Collection entries
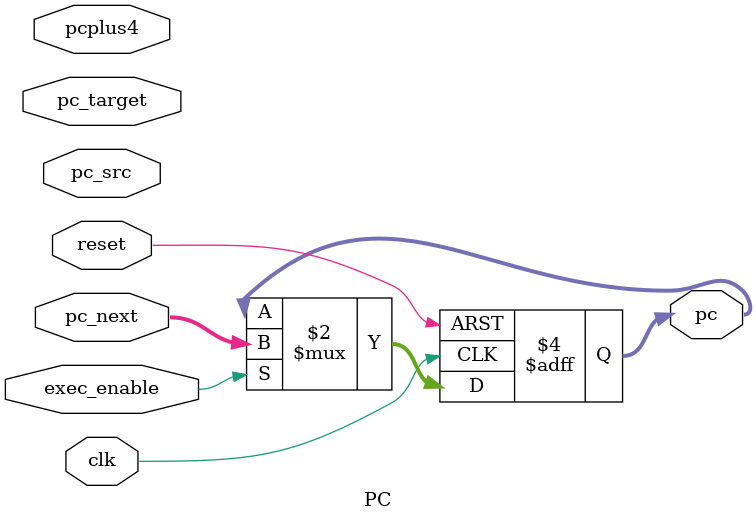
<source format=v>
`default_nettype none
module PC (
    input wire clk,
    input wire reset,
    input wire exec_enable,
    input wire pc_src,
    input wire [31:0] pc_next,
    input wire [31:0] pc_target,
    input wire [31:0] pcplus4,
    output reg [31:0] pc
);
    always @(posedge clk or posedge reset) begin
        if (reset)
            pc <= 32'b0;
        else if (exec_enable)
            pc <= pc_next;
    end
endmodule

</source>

Instructions to follow
Starting at the line that contains "else if (exec_enable)", reproduce each line through the end of the records exactly, both ends included.

Answer below
        else if (exec_enable)
            pc <= pc_next;
    end
endmodule

</source>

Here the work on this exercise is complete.